*** Opening Input material ***

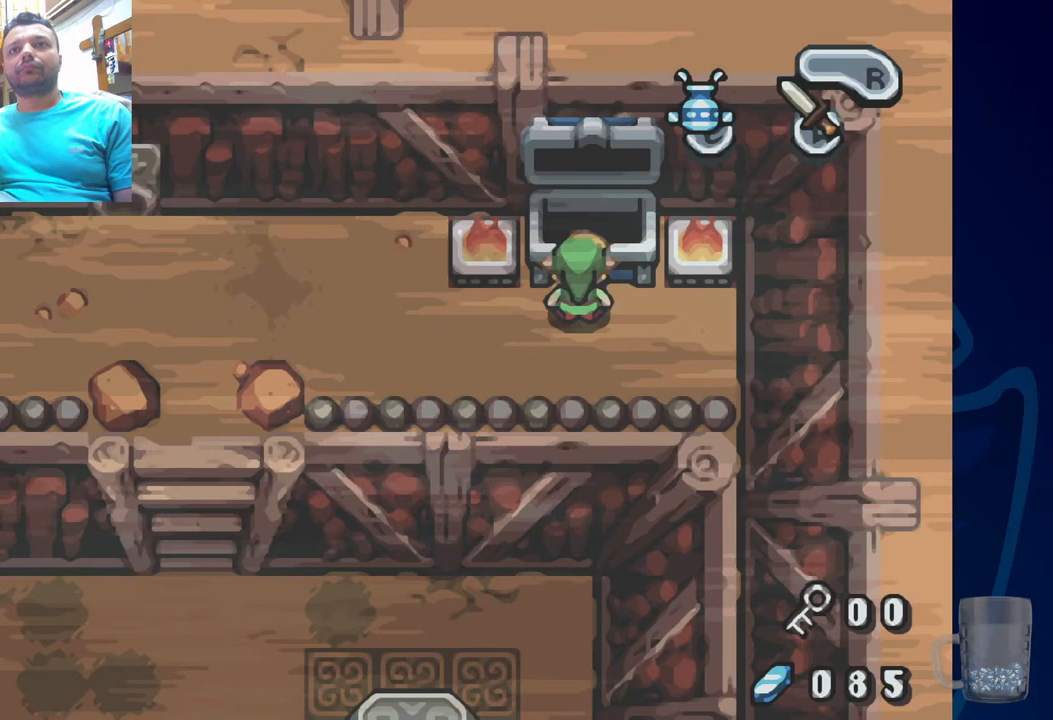
{"dt_ms": 500, "buttons": [], "left_stick": "center", "right_stick": "center", "events": []}
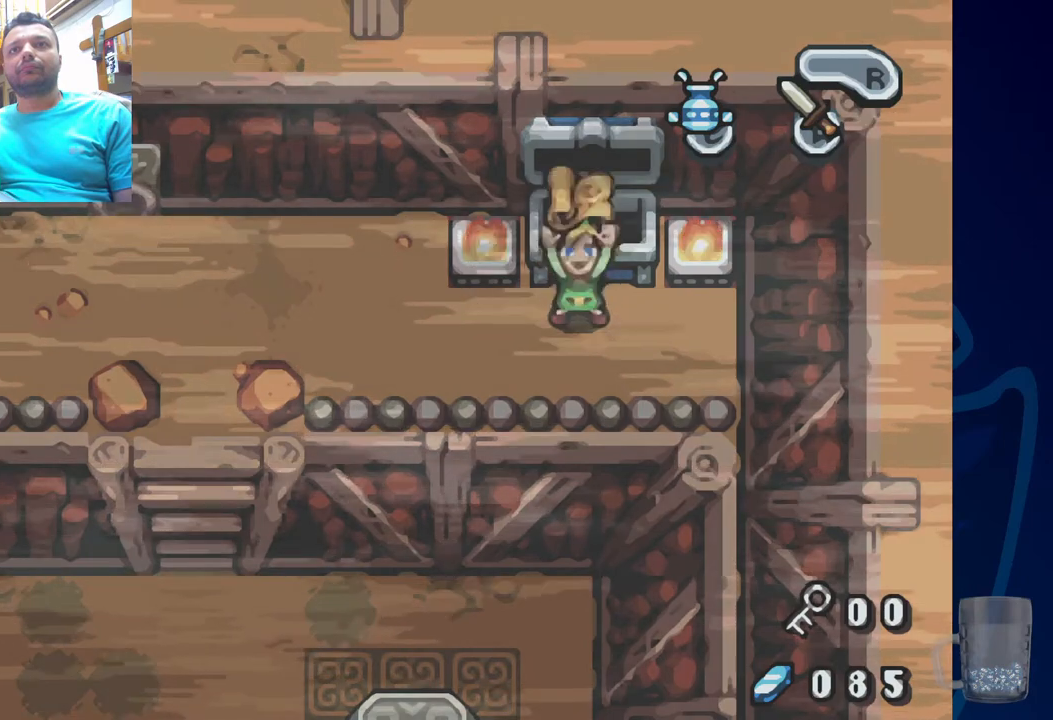
{"dt_ms": 500, "buttons": [], "left_stick": "center", "right_stick": "center", "events": []}
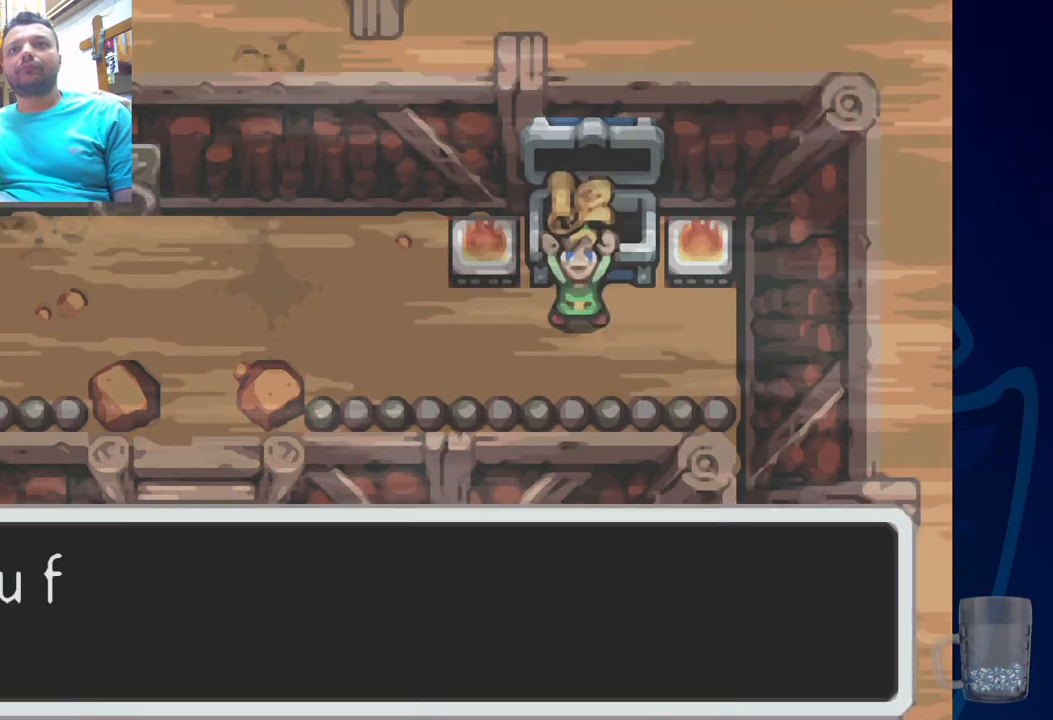
{"dt_ms": 500, "buttons": ["SQUARE"], "left_stick": "center", "right_stick": "center", "events": [[50, "SQUARE", "down"], [83, "CROSS", "down"], [233, "CROSS", "up"], [317, "SQUARE", "up"], [483, "SQUARE", "down"]]}
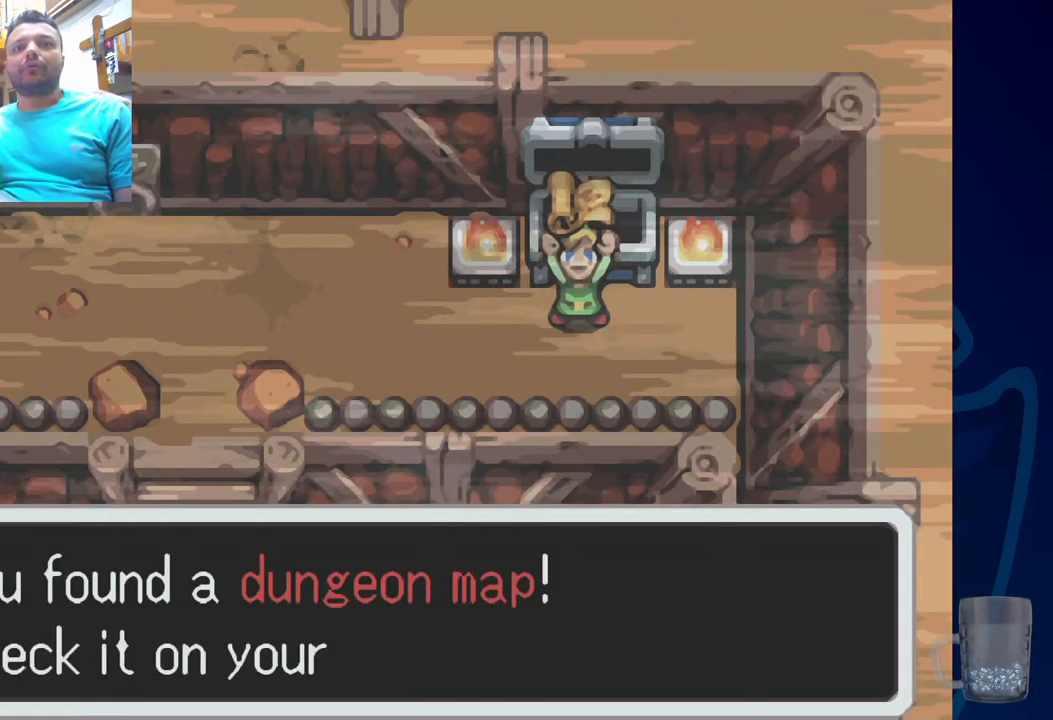
{"dt_ms": 500, "buttons": ["SQUARE"], "left_stick": "center", "right_stick": "center", "events": [[217, "SQUARE", "up"], [467, "SQUARE", "down"]]}
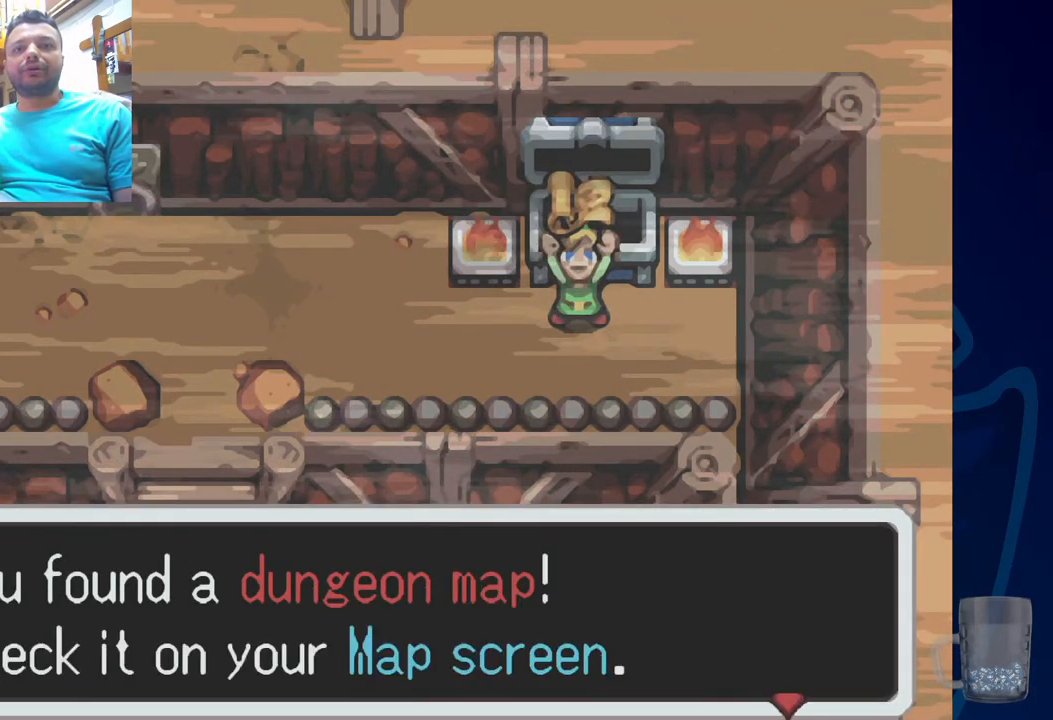
{"dt_ms": 500, "buttons": ["SQUARE"], "left_stick": "center", "right_stick": "center", "events": [[150, "SQUARE", "up"], [467, "SQUARE", "down"]]}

*** Closing Input material ***

**Required action**
Return each entry exactly as it stands above, apart from any images.

**Task solution**
{"dt_ms": 500, "buttons": [], "left_stick": "center", "right_stick": "center", "events": []}
{"dt_ms": 500, "buttons": [], "left_stick": "center", "right_stick": "center", "events": []}
{"dt_ms": 500, "buttons": ["SQUARE"], "left_stick": "center", "right_stick": "center", "events": [[50, "SQUARE", "down"], [83, "CROSS", "down"], [233, "CROSS", "up"], [317, "SQUARE", "up"], [483, "SQUARE", "down"]]}
{"dt_ms": 500, "buttons": ["SQUARE"], "left_stick": "center", "right_stick": "center", "events": [[217, "SQUARE", "up"], [467, "SQUARE", "down"]]}
{"dt_ms": 500, "buttons": ["SQUARE"], "left_stick": "center", "right_stick": "center", "events": [[150, "SQUARE", "up"], [467, "SQUARE", "down"]]}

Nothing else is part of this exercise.